§ What you should do:
For each numbered statement, answer yes or no on whether it agrees with the kitchen-lessons essay, and quote the essay's deciding words. 1. The first thing the writer learned to cook was a can of soup. 2. The essay says most things can be baked at 450 degrees. 3. The mom's birthday cakes looked good but tasted bad.

§ Provided passage:
Don’t fry bacon in a bikini…and other kitchen things I learned from my mom

Maya Rodale
5 min readNov 19, 2016

The first thing I ever learned to cook, as soon as I was tall enough to reach the stove, was a can of soup. Campbell’s chicken and stars, to be exact. I remember being desperate to learn to cook as a kid and nagging to be taught. As a picky eater home alone after school, cooking meant independence — I could feed my hunger on my own time, in my own way. It meant the power to give myself that happy and content feeling of a full stomach.

The more I hung around the kitchen with mom (when she got home from work) and the more I learned to cook, the more I realized that the kitchen was where the magic happened and who wouldn’t want to know a few magic tricks?

I’ve come a long way from heating up a can of soup. Over the years my mom learned to cook more (and better!) and I learned from her as her apprentice, chopping vegetables and watching as she planned and executed meals and menus.

Here are some things I picked up from hanging out in my mom’s kitchen aka my favorite restaurant.

First things first: have a snack

Most bad moods and resulting problems are just hunger. Better to risk spoiling your appetite than a good mood. So eat something! Now!

Everything is better with butter

Fat is not the enemy. Fat provides flavor. And butter is the best way to cook vegetables so that picky people will eat them.

How to make something out of nothing in the fridge

You know how it goes: you peek in the fridge/freezer/pantry and there is nothing to eat. But then mom comes home and an hour later there is a full meal on the table, assembled from stuff in the house. Where the f*%$ did that come from!?

This is the problem I think all those meal delivery services are trying to solve: how to take seemingly random ingredients and magically turn them into something delicious.

This is the magic I’m talking about, and I’m not quite sure how the trick is done but I think it goes something like this: learn a few basic dishes and a few basic skills. Shop for those ingredients and keep them in the house so in a pinch you’re prepared to make your go-to dishes. And then improvise, adapt, mix and match. Know that the worst what will happen is something will taste bad and you can get take out.

You can bake most stuff at 350–400 degrees.

Go with whatever your oven is set to and move on with your life.

Don’t be precious

The birthday cakes my mom always made for us looked like something the dog threw up. But they were delicious! The point of food is how it tastes and nourishes, not how it looks so don’t worry if a dish doesn’t look Instagram worthy. Being freed from that pressure is a great first step to cooking.

What is even happening with this cake?

Dataset records:

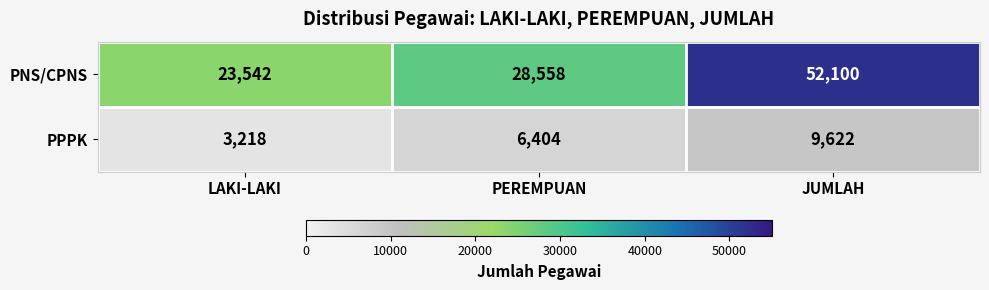

Reading right to left, list all the values displayed in this chart.

PNS/CPNS: 52100	28558	23542
PPPK: 9622	6404	3218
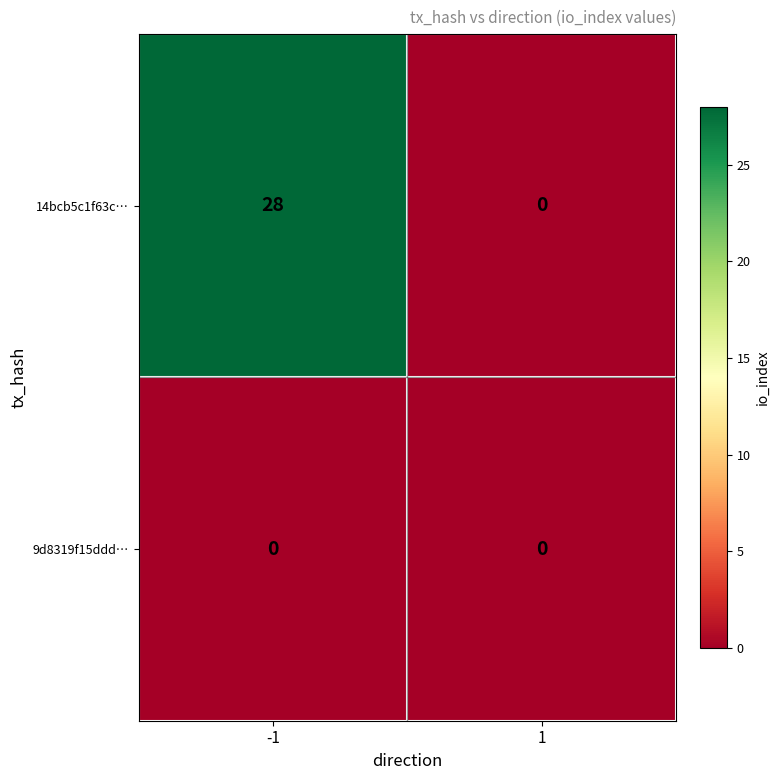

Reading right to left, transcribe all the data shown in this chart.

14bcb5c1f63c…: 0	28
9d8319f15ddd…: 0	0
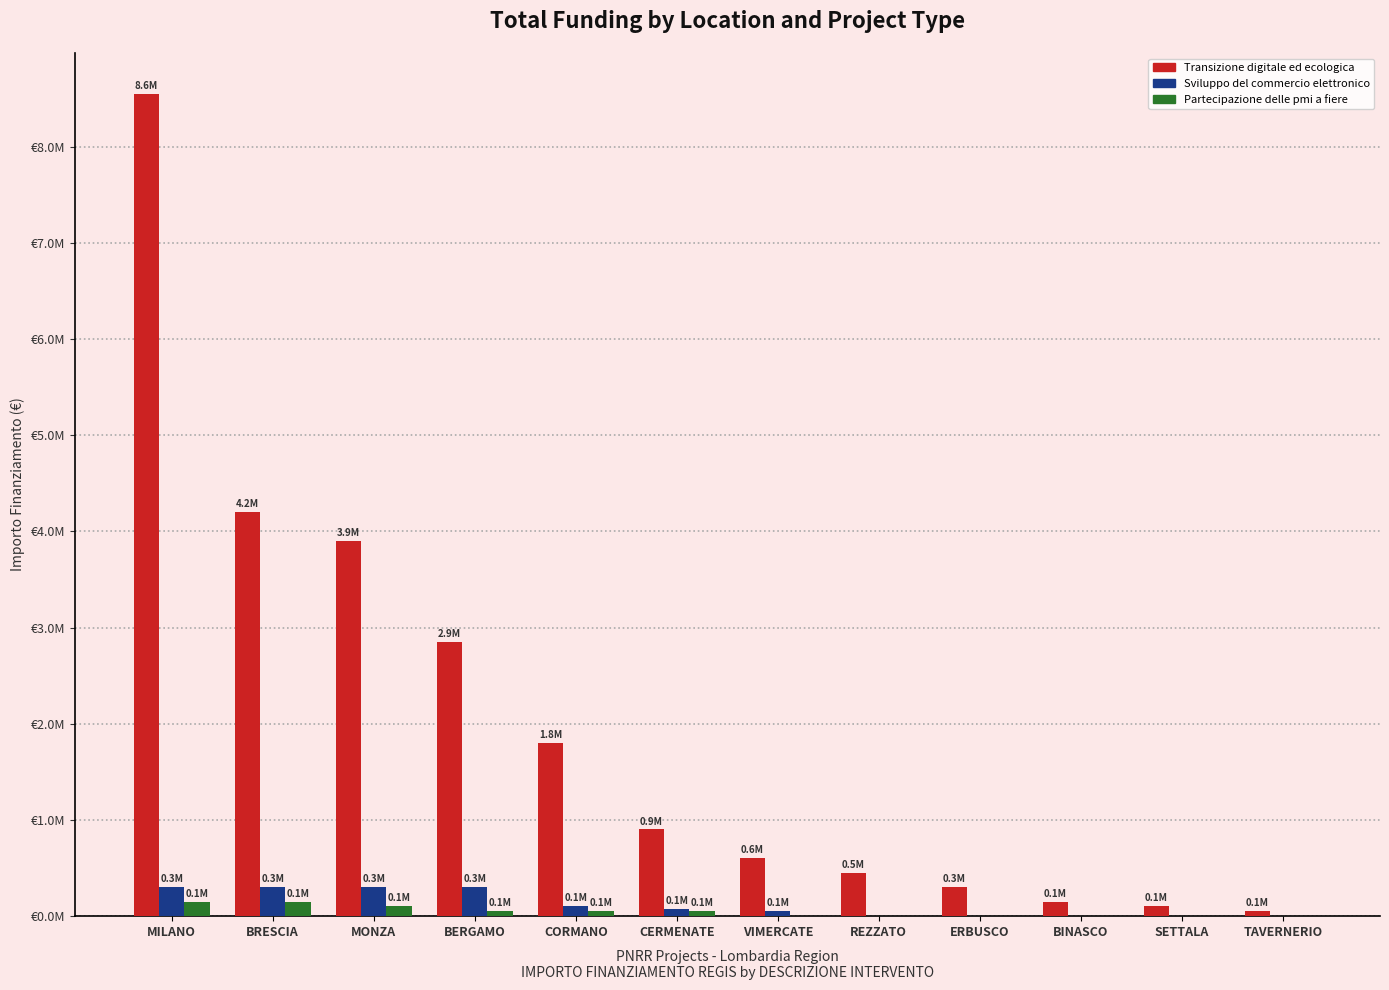

What is the difference between the second highest and minimum values in the Transizione digitale ed ecologica series?

4150000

§ Task solution:
1. Yes: "The first thing I ever learned to cook, as soon as I was tall enough to reach the stove, was a can of soup."
2. No: "You can bake most stuff at 350–400 degrees."
3. No: "The birthday cakes my mom always made for us looked like something the dog threw up. But they were delicious!"